An equine expert supervised each session for safety and to explain what the horses might be feeling, and a mental health counselor helped the veterans understand their reactions to the horses and “develop better skills to deal with stress, tension, and fear,” says Dr. Neria.
“Horses almost mirror the emotions of the human that they are with,” explains Ryba. “So if you walk up to a horse and you’re scared to touch them and show all this fear, they sense that and react with a fear response. Seeing your own fear mirrored in another animal helps you make connections with what’s going on inside you, and make internal adjustments like, ‘If I calm down, the animal will calm down.’”
Importantly, the veterans did not have to discuss or re-live their trauma during the therapy.
“They don’t talk about their military experience in a direct way,” says Dr. Neria. “There is comfort in an experience that takes their attention from what happened to them before, and what they are feeling inside, to what is going on outside: nature, horses, and animals. They are able to get a break and to develop new experiences.”
Examining the results
Still, the researchers were skeptical about what kind of concrete evidence they would find for equine therapy as a treatment for trauma.

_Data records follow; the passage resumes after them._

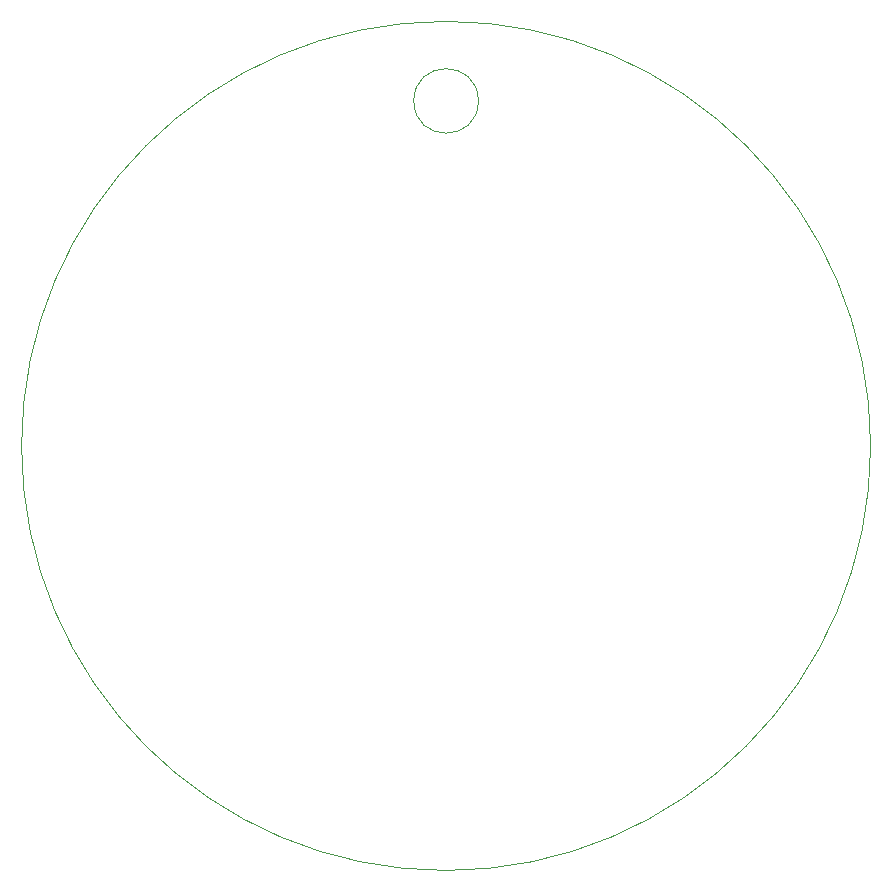
<source format=gbr>
G04 #@! TF.GenerationSoftware,KiCad,Pcbnew,(5.1.5-0)*
G04 #@! TF.CreationDate,2020-12-05T10:39:51+01:00*
G04 #@! TF.ProjectId,xmas_fablab2020,786d6173-5f66-4616-926c-616232303230,rev?*
G04 #@! TF.SameCoordinates,Original*
G04 #@! TF.FileFunction,Profile,NP*
%FSLAX46Y46*%
G04 Gerber Fmt 4.6, Leading zero omitted, Abs format (unit mm)*
G04 Created by KiCad (PCBNEW (5.1.5-0)) date 2020-12-05 10:39:51*
%MOMM*%
%LPD*%
G04 APERTURE LIST*
%ADD10C,0.050000*%
G04 APERTURE END LIST*
D10*
X139895664Y-34290000D02*
G75*
G03X139895664Y-34290000I-2735664J0D01*
G01*
X173103468Y-63500000D02*
G75*
G03X173103468Y-63500000I-35943468J0D01*
G01*
M02*

</source>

Ryba, who acts as a liaison with the veteran community, recalls his own skepticism. “You mean we’re going to brush horses for a couple of weeks and our trauma is going to go away?” he joked when he first heard the idea.
The results surprised them: More than half of the patients recovered from PTSD and three months later continued to show improvement. Dr. Neria shares that overall, the veterans reported fewer feelings of depression, distance from others, inability to sleep, anger, and suicidal thoughts. They also reported less hypervigilance, nightmares, and feelings of needing to be alert and on guard.
“We were very pleased to see such a dramatic change in what they reported to us,” says Dr. Neria.
Changes appeared in the brain, too. “When we looked at the brain scans and compared post-treatment scans to pre-treatment scans, I was even more surprised to find both structural and functional changes in the brain, particularly in the areas where some of our capacity to seek and enjoy pleasurable experience is located,” says Dr. Neria. “That’s a very interesting finding.”
Dropout rates of the trial were low, which is also unique. “It was the first time we had people who wanted to stay and continue the treatment,” says Ryba. A few veterans continue to visit the center to work with the horses.
The team is piloting a study for adolescents with anxiety at the center, and preparing for a larger, full-scale randomized control trial to study equine therapy for PTSD further.
While the researchers are not sure exactly why the therapy helps so much, they have a few theories: the peaceful environment away from the city, the group exercises, and the mirroring of emotion between the horses and humans.
“Overcoming a sense of fear and anxiety, and being able to bond and feel safe with the animal — that’s part of the process that was key to their healing,” says Dr. Neria. Horses have also served with military for thousands of years, both Dr. Neria and Ryba point out.
Ryba says as a veteran, he can relate to a retired racehorse like Crafty, who he thinks of as having had a high-intensity, fast-paced job before serving as a therapy horse. “You feel a little bit lost when it’s behind you,” he says. “We can understand that.”
For Ryba, part of his purpose now is to help others. He has dealt with survivor’s guilt after losing 38 fellow service members during the time he served and another 10 to suicide once they returned home. He says, “If I’m not helping this population, then I am not doing the right kind of work.”
He was encouraged that many of the participants decided to try talk or exposure therapy after completing the equine therapy, and believes that PTSD is curable. “It’s not a scarlet letter, and you can do things to overcome the diagnosis,” he says. “It can get better.”